ぼっちなので、適当に好きにのんでふらふらします。
ふいー、いい気分だ。
奢りなせいか、結構吞んでしまったようだ。
ここの酒は、さほど強くないから結構な量が吞めるし、食事も悪くない。
香辛料が少ないのは、やはり定番なんだろうがその分材料を生かそうとしているのか、悪くないと思う。
現代日本では、味に文句を言うくせに醤油まみれのものを食べている味音痴や、高いだけで旨いと勘違いしている奴等がいたからな。
ワシ位になると、値段じゃなく味だということがわかっているもんだ。
この点に関しては、社長にも負けはしないと断言しよう。
いい気分になっていたら、いつの間にかギルマスの奴は席を外していたようで、ワシは一人になっていた。
酔ってはいるが、流石にそろそろ寝る場所を探さねばな。
多分、ギルドの仮眠室みたいなところを借りることも出来ると思わないでもないが、それはちょっと相応しくない。
「あ、すいません。
この辺で、お手頃な宿屋とかありませんかね?」
こういう時は、受付に聞くに限る。
聞かれなれているだろうしな。
「それなら、ギルドの裏にある"酔いどれ亭"が安くて駆け出しの冒険者もよく使われていますよ。

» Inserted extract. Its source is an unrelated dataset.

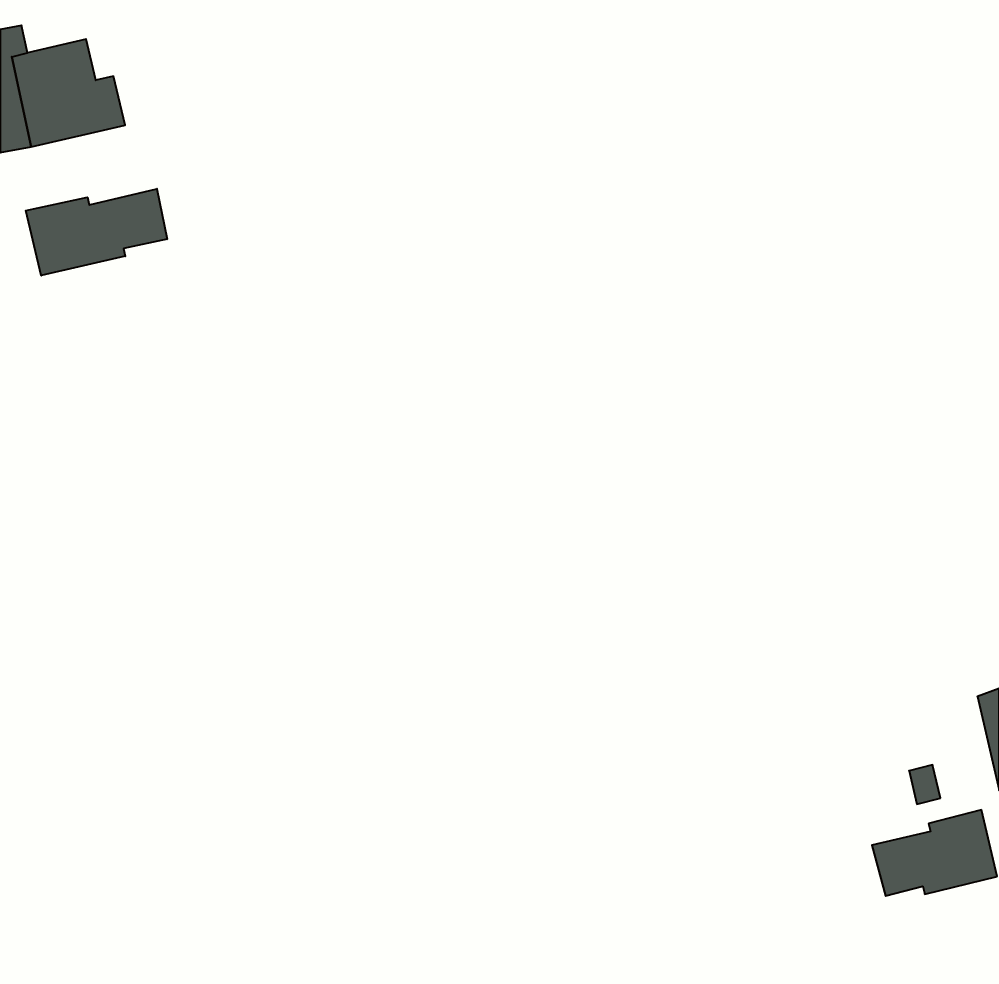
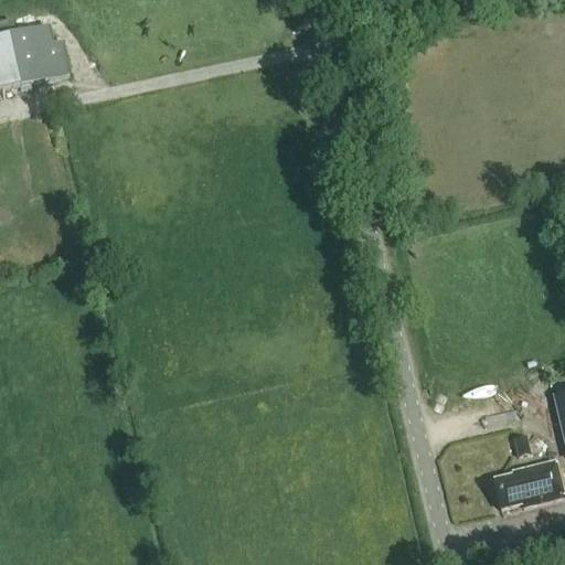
building: [26,189,167,276] -> none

部屋数だけは多いのですが、その分ちょっと壁が薄いとかありますが、値段相応です。
たしか、300銀貨だったはず。
普通の宿で500銀貨前後といいったところです。」
ふむ、なかなかよさそうだ。
それに、ちょうどスキルで確かめたいこともあったし。
いい実験ができそうだ。
「なあなあ、おっちゃん。
もっと安くていいお店紹介してやるよ。
何なら、俺等が護衛もしてやろうか。全部で1金貨でいいぜ。」
ちょっと考え込んでいると、横からあまり気分の良くない感じの声がかけられる。
どうやら、悩んでいると思われているようだ。
「そうだぜ。
この世の中物騒だ。
俺等みたいに、腕利きで評判のいい冒険者が護衛やってやれば、安心だぜ。
一日1金貨でいいんだからな。」
「ああ、そうだそうだ。」
3人組のちょっとガラの良くない男共だ。
組んで冒険者をやっているんだろうが、こんなところでワシに声をかけている時点でお察しだ。
しかし、ワシの独りよがりで決めつけては良くないな。
「なあ、こいつらのいう事は本当か?」
「ええと、まぁ嘘ではないですね。」
なるほど、仕事はするが態度がどうもという感じなのだろうか。
鑑定でも見てみるか
-ブライダーズ-
3人組の冒険者、護衛以来を好んで受ける。
一時的な事が多く、専属を探している。
収納スキルの声を聞いて、声をかけてきた。
なるほど、ワシの将来性を期待してのことか。
そして、今のうちに懇意にしておけば、さらにお金も取れれば万々歳と考えたようだな。
「だろ?
俺等の腕は一級品だぜ。
そこら辺の盗賊団程度なら、瞬殺よ瞬殺!」
受付嬢の言葉で肯定されたと思い込んでいるのか、ちょっと調子に乗り出して更に饒舌にアピールしてくる。
これはあれだな、あれをしなければいかんな。
まず、喉の通りを確認する。
腹に力を入れる。
両足をしっかりと地面に繋ぎとめて、大きく息を吸い、ありったけの威力を込めて吐き出す。
「ばっかもーん!!!!」
マスオなのにばっかもーん!!!!とはこれ如何に?
まぁぶっちゃければ、元の世界での彼の飲み会での鉄板ネタです。
ちゃんとマスオとちゃうんかいとか突っ込まないと後で嫌味を言いにいくという。アルハラパワハラなことをしていたそうです。